Les différents moyens de preuve utilisables par l’employeur sont les suivants :
– vidéosurveillance sur le lieu de travail : à condition de déclarer le système à la CNIL, d’informer le Comité d’entreprise et les salariés concernés. Les salariés doivent aussi être informés de la possibilité du contrôle de leur activité professionnelle (Soc. 10 janvier 2012). Dans les parties de l’entreprise qui ne sont pas des lieux de travail (ex. entrepôt), ces conditions ne sont pas nécessaires (Soc. 19 avril 2005)

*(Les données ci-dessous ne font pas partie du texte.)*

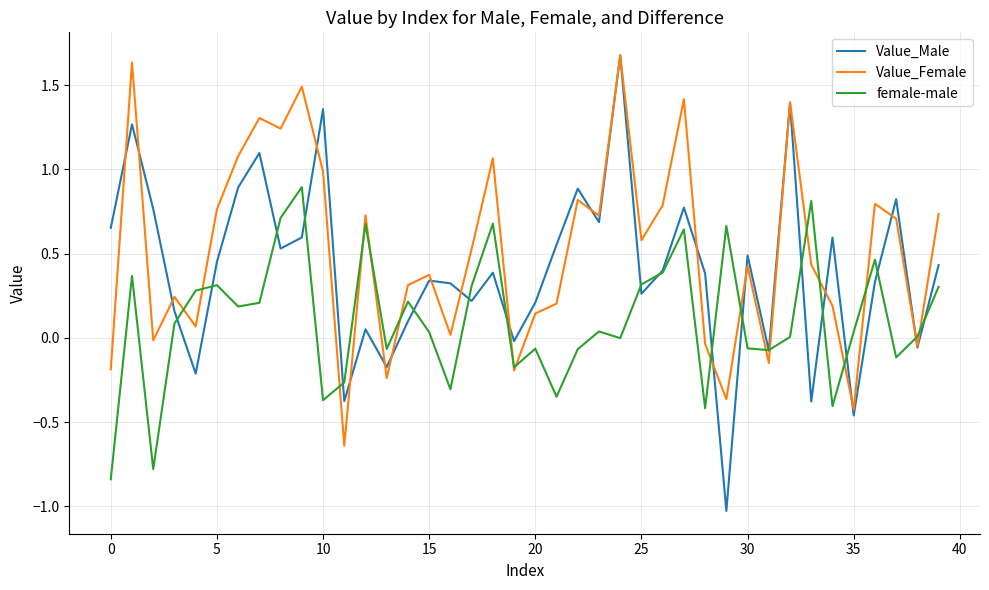

Which series has the largest range (max minus min)?

Value_Male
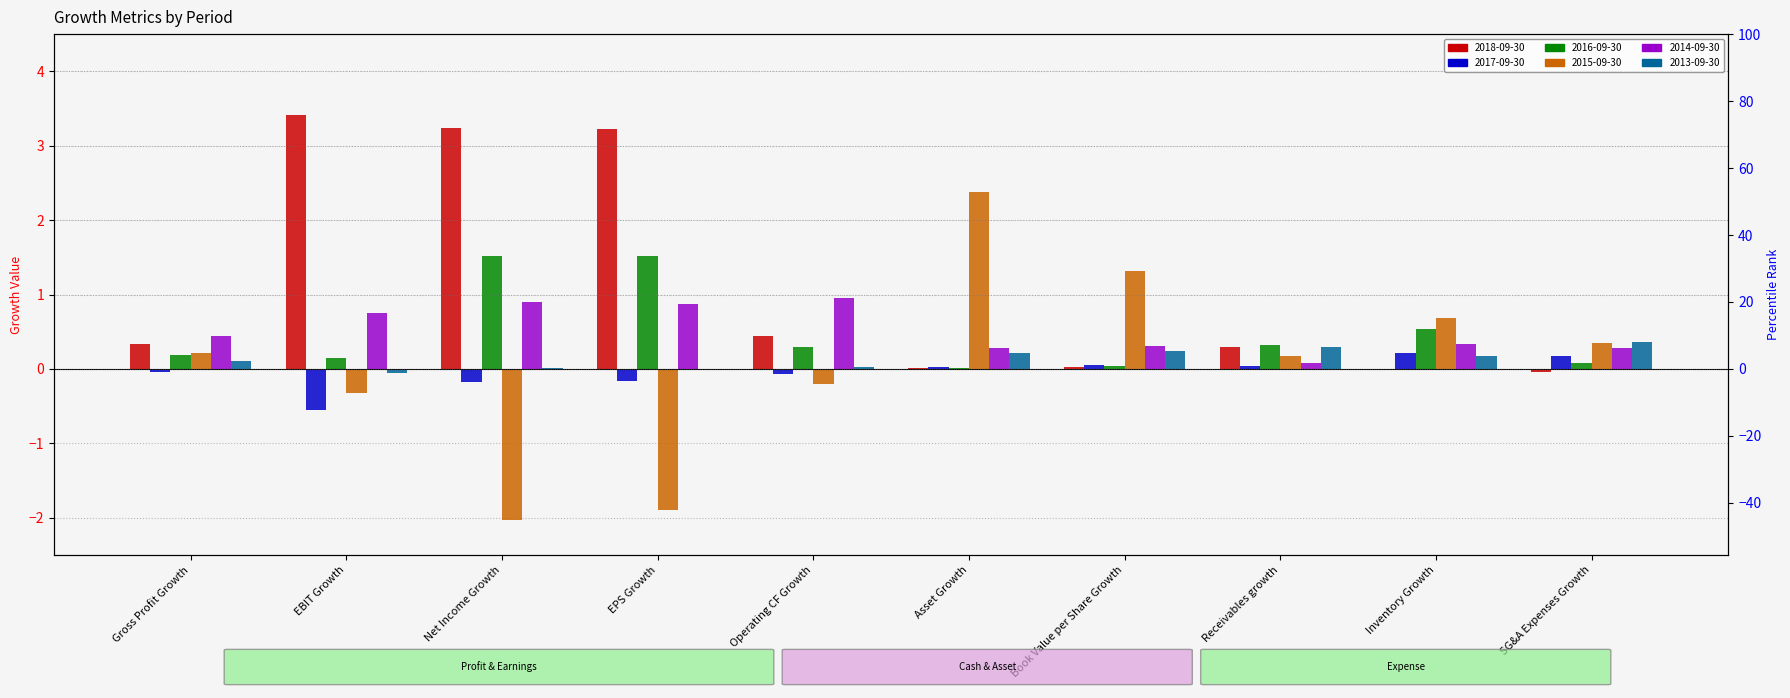

Which series has the largest range (max minus min)?

2015-09-30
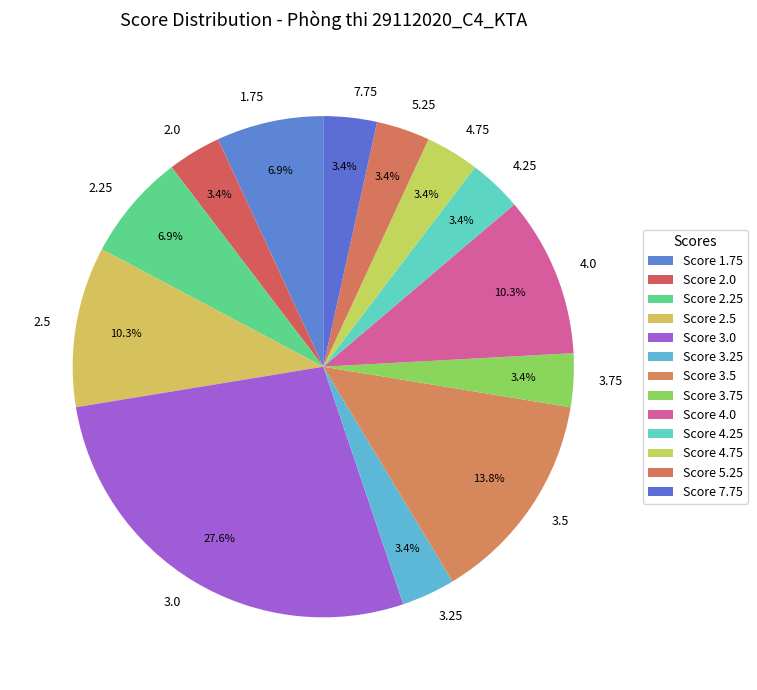

Which has a higher value, 3.25 or 3.0?

3.0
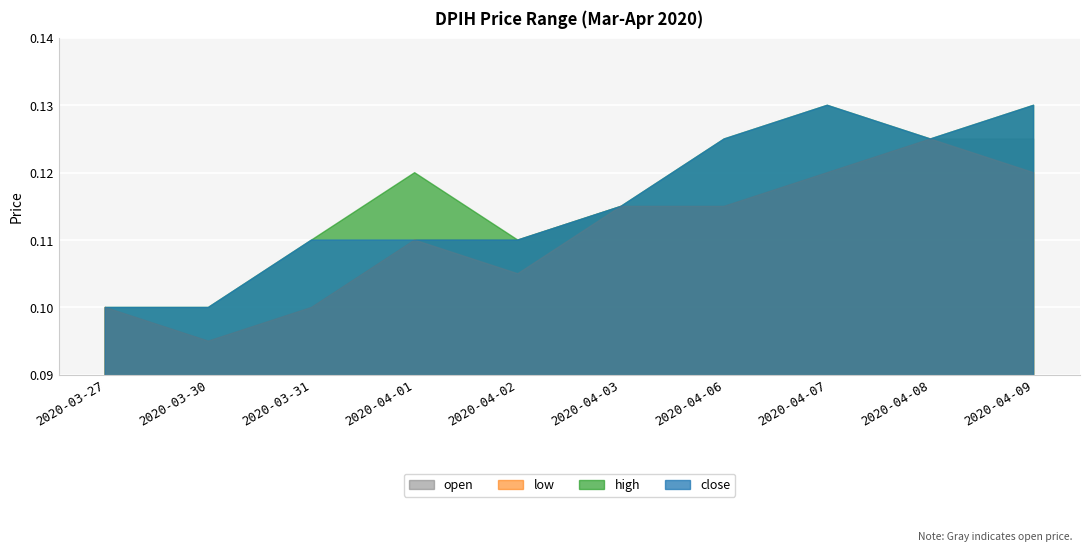

True or false: close and open intersect in this chart.

False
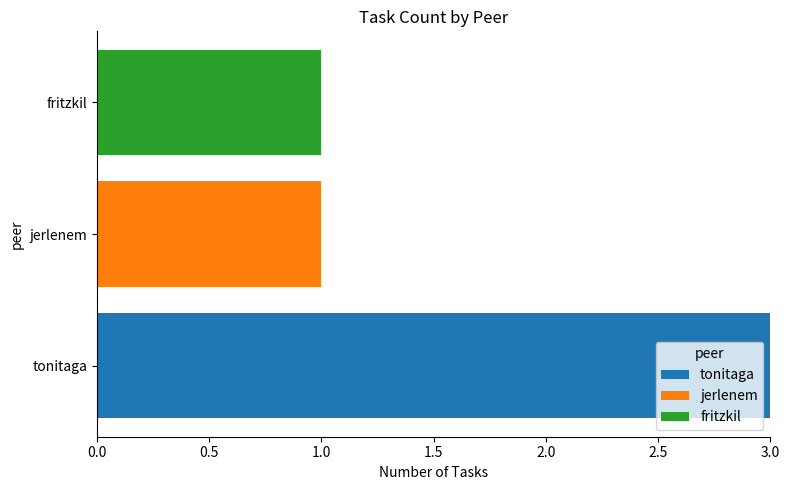

Is it true that tonitaga equals 5 at tonitaga?

False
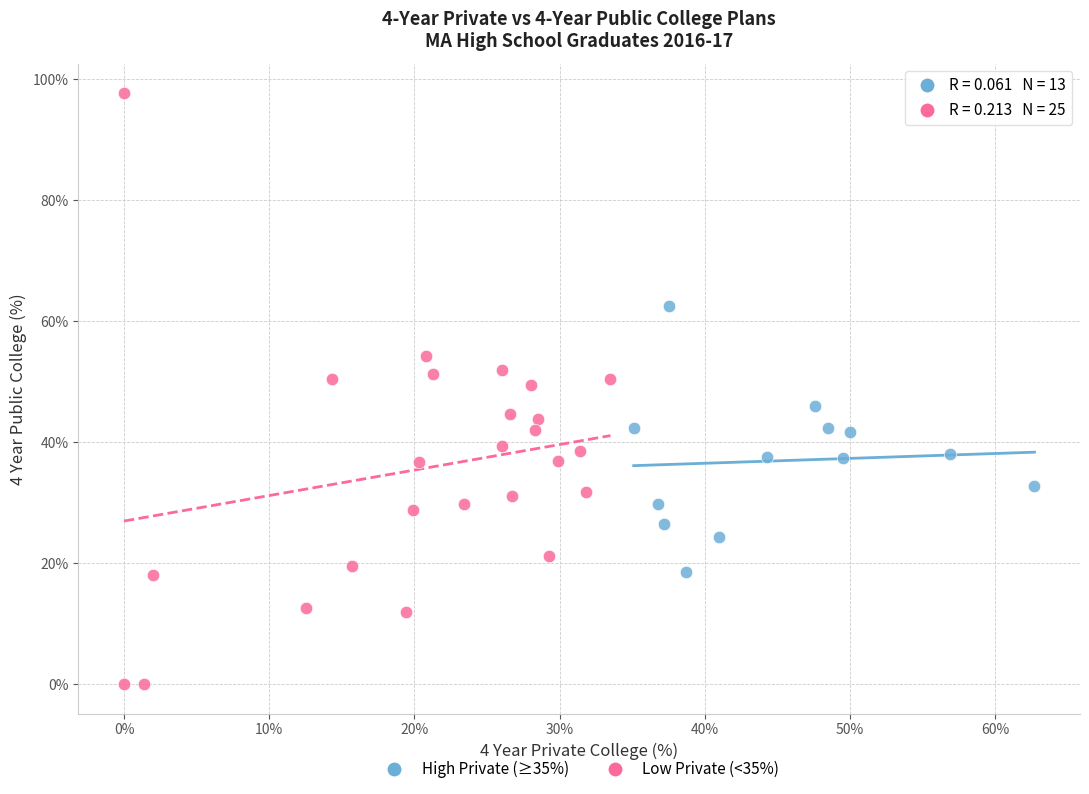

Which series reaches the minimum Y coordinate?

Low Private (<35%)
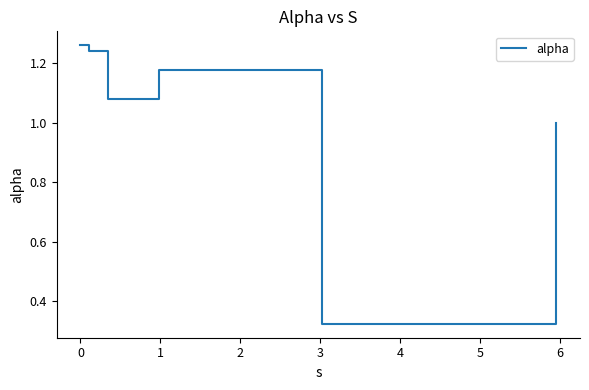

What is the average value?

1.0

– enregistrement sonore/video : irrecevable si réalisé à l’insu du salarié (Soc. 23 juin 2010)
-message laissé sur un téléphone : utilisable par l’employeur s’il a été laissé, pendant le temps de travail et sur le lieu de travail, sur un téléphone professionnel et est en rapport avec l’activité professionnelle (Soc. 28 septembre 2011)
– filature, y compris par un détective privé : irrecevable, à cause de l’atteinte à la vie privée qu’elle implique nécessairement (Soc. 22 mai 1195). Mais la surveillance de l’activité du salarié par d’autres salarié est licite, si l’employeur n’utilise pas de stratagème (Soc. 19 novembre 2014)
– attestations, constats d’huissier : recevables si faits dans les formes légales
– système de géolocalisation (GPS) : il faut une déclaration préalable à la CNIL et informer les salariés concernés et les représentants du personnel.Le contrôle de l’activité du salarié via le GPS n’est possible que s’il n’existe pas d’autre moyen de contrôle. Il est inutilisable si le salarié dispose d’une liberté dans l’organisation de son travail (Soc. 17 décembre 2014).
– les courriers « papier »: l’employeur peut les ouvrir, hors la présence du salarié, sauf s’ils sont clairement identifiés comme personnels (Soc. 11 juillet 2012). De même que les documents de l’entreprise (ex. une enveloppe portant le logo de l’entreprise, Soc. 4 juillet 2012)
– l’utilisation d’internet : la jurisprudence sur l’utilisation du traçage informatique (enregistrer les adresses des sites consultés) n’est pas encore fixée. Cependant on peut penser que le traçage informatique sera soumis à des conditions similaires à celles en vigueur pour la géolocalisation.
– les fichiers informatiques : comme les courriers « papier », ils sont présumés professionnels (et donc consultables à tout moment par l’employeur) sauf s’ils sont clairement identifiés comme personnels, sachant que la seule mention du prénom du salarié ne suffit pas (Soc. 8 décembre 2009), ni l’appellation « Mes documents » (Soc. 10 mai 2012). Attention : une clé USB personnelle est présumée professionnelle quand elle connectée à l’ordinateur de l’entreprise, sauf si son contenu est identifié comme personnel (Soc. 12 février 2013)
– mails : même régime que les fichiers informatiques (Soc. 15 décembre 2010). Le flux de messages électroniques peut être contrôlé, mais seulement pour la période postérieure à la déclaration du système de contrôle à la CNIL (Soc. 8 octobre 2014)
– SMS envoyés sur un téléphone professionnel : idem (Com. 10 février 2015)
– Propos tenus sur Facebook : utilisables par l’employeur si l’accès à la page Facebook n’est pas restreint aux « amis » ou « contacts » (1ère civ., 10 avril 2013)
Enfin, le règlement intérieur peut prévoir des conditions de contrôle plus restrictives, dont le non respect rend la preuve irrecevable (ex. contrôle des mails, même professionnels, en présence du salarié, Soc. 26 juin 2012).
Si le moyen de preuve est jugé irrecevable (ex. enregistrement d’une conversation à l’insu du salarié, utilisation d’un message clairement identifié comme personnel, …) il ne peut plus être utilisé par l’employeur pour justifier le licenciement pour faute grave.
Si l’employeur n’a pas d’autre moyen de preuve que celui qui est irrecevable, le licenciement sera jugé sans cause réelle et sérieuse. Il est donc crucial de vérifier dans quelle conditions l’employeur a collecté la ou les preuves des griefs contenus dans la lettre de licenciement.